In Finland judges are unelected, rather they’re are appointed by the state, the same goes for many countries around the world. Unelected (local) judges aren’t accountable to anyone, so hence the freedom to make preposterous rulings without care of being held accountable. So a landlord is Sweden cannot determine what may or may not belong on his own property, the state can dictate that instead. This is state over reach and violates personal property rights, the tenants can find another place to live if they don’t agree with the house rules. KGS
Two tenants in Sweden took their government to court after they were evicted by their landlord in a dispute over a dish.

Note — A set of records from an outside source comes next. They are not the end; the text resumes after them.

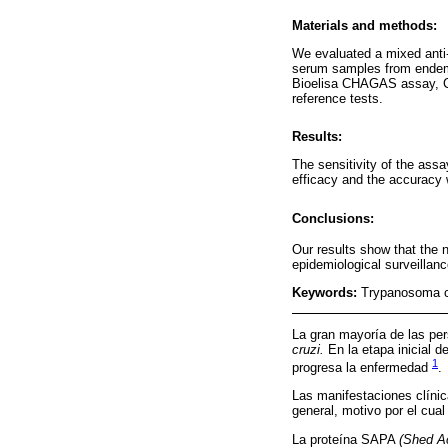
Materials and methods:
We evaluated a mixed anti
serum samples from endemic
Bioelisa CHAGAS assay, C
reference tests.
Results:
The sensitivity of the ass
efficacy and the accuracy
Conclusions:
Our results show that th
epidemiological surveillan
Keywords:
Trypanosoma cr
La gran mayoría de las pe
cruzi.
En la etapa inicial 
1
progresa la enfermedad
.
Las manifestaciones clínic
general, motivo por el cua
La proteína SAPA
(Shed A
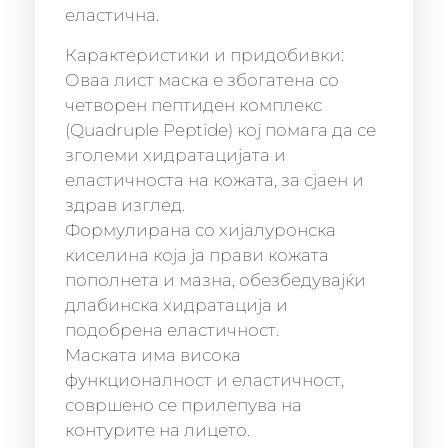
еластична.
Карактеристики и придобивки:
Оваа лист маска е збогатена со
четворен пептиден комплекс
(Quadruple Peptide) кој помага да се
зголеми хидратацијата и
еластичноста на кожата, за сјаен и
здрав изглед.
Формулирана со хијалуронска
киселина која ја прави кожата
пополнета и мазна, обезбедувајќи
длабинска хидратација и
подобрена еластичност.
Маската има висока
функционалност и еластичност,
совршено се прилепува на
контурите на лицето.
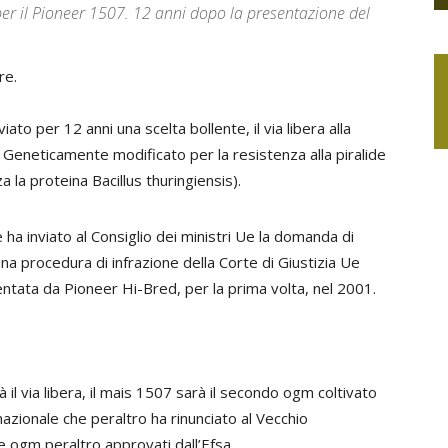
er il Pioneer 1507. 12 anni dopo la presentazione del
re.
o per 12 anni una scelta bollente, il via libera alla
. Geneticamente modificato per la resistenza alla piralide
za la proteina
Bacillus
thuringiensis
).
 ha inviato al Consiglio dei ministri Ue la domanda di
una procedura di infrazione della Corte di Giustizia Ue
entata da Pioneer Hi-Bred, per la prima volta, nel 2001.
 il via libera, il mais 1507 sarà il secondo ogm coltivato
zionale che peraltro ha rinunciato al Vecchio
re ogm peraltro approvati dall’Efsa.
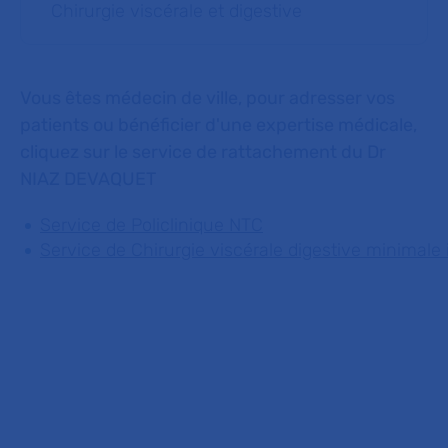
Chirurgie viscérale et digestive
Vous êtes médecin de ville, pour adresser vos
patients ou bénéficier d'une expertise médicale,
cliquez sur le service de rattachement du Dr
NIAZ DEVAQUET
Service de Policlinique NTC
Service de Chirurgie viscérale digestive minimale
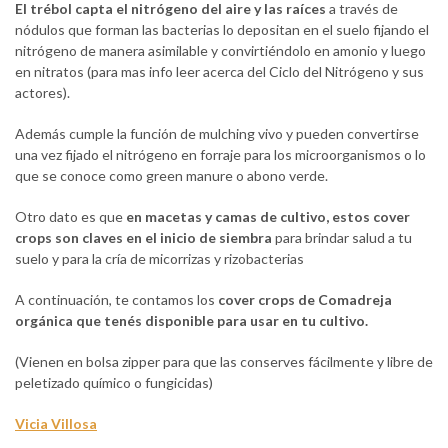
El trébol capta el nitrógeno del aire y las raíces
a través de
nódulos que forman las bacterias lo depositan en el suelo fijando el
nitrógeno de manera asimilable y convirtiéndolo en amonio y luego
en nitratos (para mas info leer acerca del Ciclo del Nitrógeno y sus
actores).
Además cumple la función de mulching vivo y pueden convertirse
una vez fijado el nitrógeno en forraje para los microorganismos o lo
que se conoce como green manure o abono verde.
Otro dato es que
en macetas y camas de cultivo, estos cover
crops son claves en el inicio de siembra
para brindar salud a tu
suelo y para la cría de micorrizas y rizobacterias
A continuación, te contamos los
cover crops de Comadreja
orgánica que tenés disponible para usar en tu cultivo.
(Vienen en bolsa zipper para que las conserves fácilmente y libre de
peletizado químico o fungicidas)
Vicia Villosa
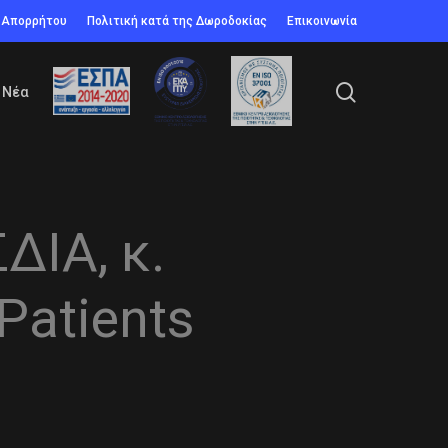
ή Απορρήτου
Πολιτική κατά της Δωροδοκίας
Επικοινωνία
search
Νέα
ΙΑ, κ.
Patients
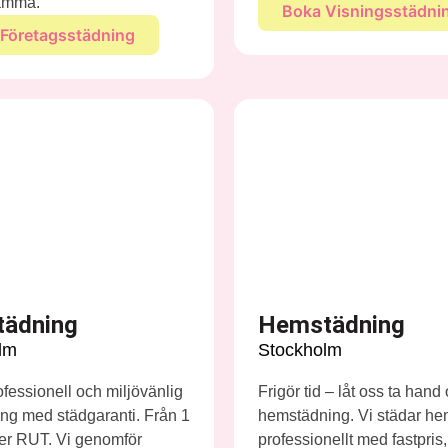
samma.
Boka Visningsstädni
Företagsstädning
tädning
Hemstädning
lm
Stockholm
ofessionell och miljövänlig
Frigör tid – låt oss ta hand
ning med städgaranti. Från 1
hemstädning. Vi städar h
ter RUT. Vi genomför
professionellt med fastpris,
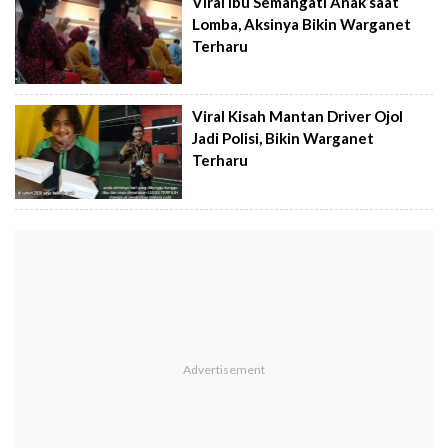
Viral Ibu Semangati Anak saat
Lomba, Aksinya Bikin Warganet
Terharu
Viral Kisah Mantan Driver Ojol
Jadi Polisi, Bikin Warganet
Terharu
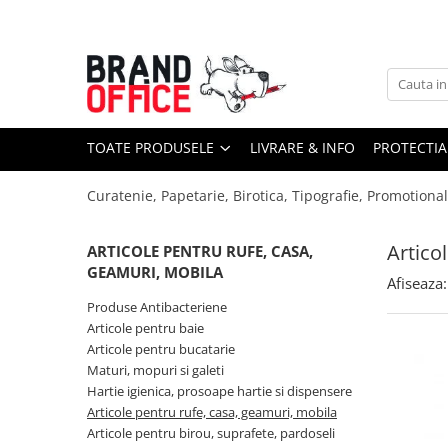
Toate Produsele
Unitate Protejata - PRODUCTIE
Hartie copiator si produse
TOATE PRODUSELE
LIVRARE & INFO
PROTECTIA
tipografice
Produse consumabile din hartie
Curatenie, Papetarie, Birotica, Tipografie, Promotiona
Detergenti si dezinfectanti
Formulare tipizate
Artico
ARTICOLE PENTRU RUFE, CASA,
GEAMURI, MOBILA
Saci menajeri (Unitate Protejata)
Afiseaza:
Produse Antibacteriene
Agende, calendare si organizatoare
Articole pentru baie
Agende personalizabile
Articole pentru bucatarie
Organizatoare business
Maturi, mopuri si galeti
Hartie igienica, prosoape hartie si dispensere
Birotica si papetarie
Articole pentru rufe, casa, geamuri, mobila
Hartie si articole din hartie
Articole pentru birou, suprafete, pardoseli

The couple installed one of the dishes on their rented property but the landlord ordered them to take it down. They refused and were later thrown out of the property.

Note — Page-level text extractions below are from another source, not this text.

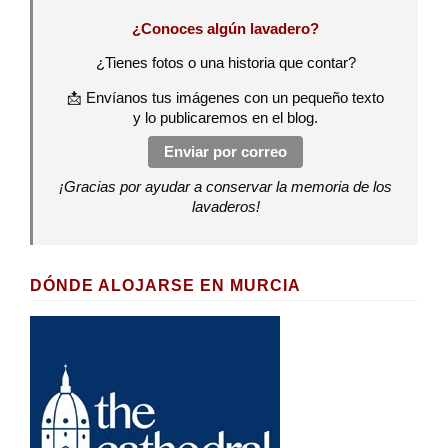
¿Conoces algún lavadero?
¿Tienes fotos o una historia que contar?
📩 Envíanos tus imágenes con un pequeño texto
y lo publicaremos en el blog.
Enviar por correo
¡Gracias por ayudar a conservar la memoria de los
lavaderos!
DÓNDE ALOJARSE EN MURCIA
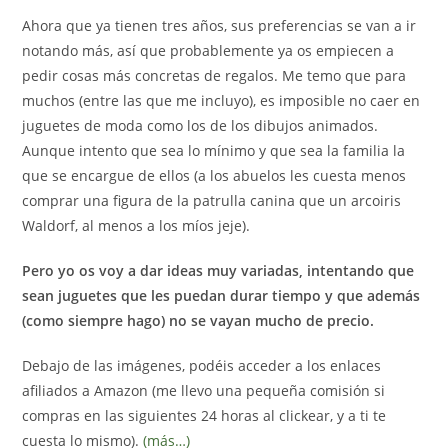
la
Ahora que ya tienen tres años, sus preferencias se van a ir
entrada:
notando más, así que probablemente ya os empiecen a
pedir cosas más concretas de regalos. Me temo que para
muchos (entre las que me incluyo), es imposible no caer en
juguetes de moda como los de los dibujos animados.
Aunque intento que sea lo mínimo y que sea la familia la
que se encargue de ellos (a los abuelos les cuesta menos
comprar una figura de la patrulla canina que un arcoiris
Waldorf, al menos a los míos jeje).
Pero yo os voy a dar ideas muy variadas, intentando que
sean juguetes que les puedan durar tiempo y que además
(como siempre hago) no se vayan mucho de precio.
Debajo de las imágenes, podéis acceder a los enlaces
afiliados a Amazon (me llevo una pequeña comisión si
compras en las siguientes 24 horas al clickear, y a ti te
cuesta lo mismo).
(más…)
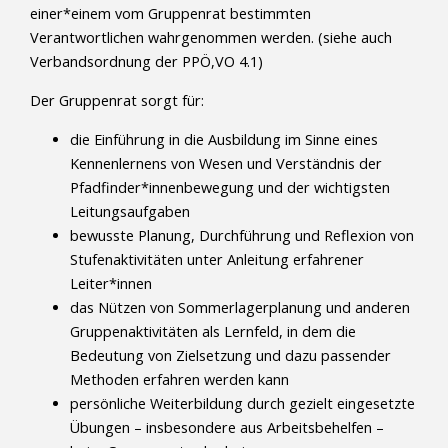
einer*einem vom Gruppenrat bestimmten
Verantwortlichen wahrgenommen werden. (siehe auch
Verbandsordnung der PPÖ,VO 4.1)
Der Gruppenrat sorgt für:
die Einführung in die Ausbildung im Sinne eines
Kennenlernens von Wesen und Verständnis der
Pfadfinder*innenbewegung und der wichtigsten
Leitungsaufgaben
bewusste Planung, Durchführung und Reflexion von
Stufenaktivitäten unter Anleitung erfahrener
Leiter*innen
das Nützen von Sommerlagerplanung und anderen
Gruppenaktivitäten als Lernfeld, in dem die
Bedeutung von Zielsetzung und dazu passender
Methoden erfahren werden kann
persönliche Weiterbildung durch gezielt eingesetzte
Übungen – insbesondere aus Arbeitsbehelfen –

But European judges ruled that the Swedish government had failed in its obligation to protect the couple’s right to receive information. It found that satellite dishes come under Article 10 of the European Convention on Human Rights.
In its guidance, Britain’s equalities watchdog suggested that a disabled tenant who received transmissions of religious services held overseas would have their rights to freedom of religion breached if their landlord banned satellite dishes.
The European Commission’s Internal Market Commissioner Frits Bolkestein said: ‘The right to use a satellite dish [is] one of the many concrete benefits for European consumers of the free movement of goods and services within the internal market.